BASF signs MoU for a US$10bn Verbund chemicals site in China

Article by Adam Duckett

Bundesregierung
Lin Shaochun shakes hands with Martin Brudermüller at the signing ceremony in Berlin

BASF is considering building a new highly-integrated – or ‘Verbund’ – chemicals site in Guangdong, China, and if it goes ahead it will be the company’s largest investment.

Martin Brudermüller, BASF’s chairman, and Lin Shaochun, executive vice governor of Guangdong Province, signed a non-binding memorandum of understanding in Berlin on Monday, in the presence of Germany’s chancellor Angela Merkel and the Chinese premier Li Keqiang.

BASF says the investment could reach US$10bn by completion of the project around 2030. The first plants would be completed by 2026 at the latest.
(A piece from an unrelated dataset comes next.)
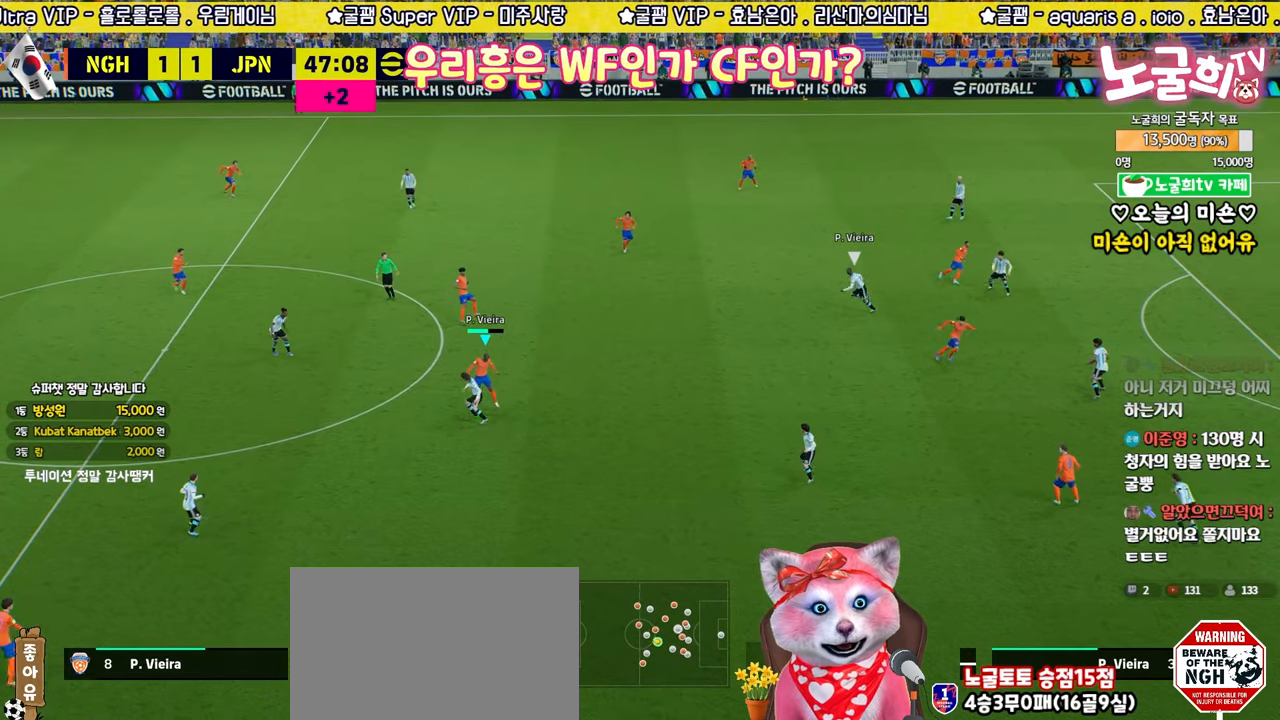
{"buttons": [], "left_stick": "up-right", "right_stick": "center", "events": [[217, "left_stick", "up-right"]]}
BASF uses the term Verbund to describe its interconnection of production plants, where the products, by-products, and energy such as waste heat from one plant are fed to others downstream. The new site in China would become the seventh of BASF’s highly connected chemical complexes. A steam cracker with a planned production capacity of 1m t/y of ethylene would serve as the starting point for the value chains at the Guangdong complex. In later phases, BASF would add plants downstream to produce products for the likes of the consumer goods and automotive sectors.

China is home to customers for these products, and with a market share of around 40% is the world’s largest chemicals market, dominating growth in chemicals production.

BASF’s existing six Verbund sites are in Ludwigshafen, Germany; Antwerp, Belgium; Texas and Louisiana, US; Nanjing, China, and Kuantan, Malaysia.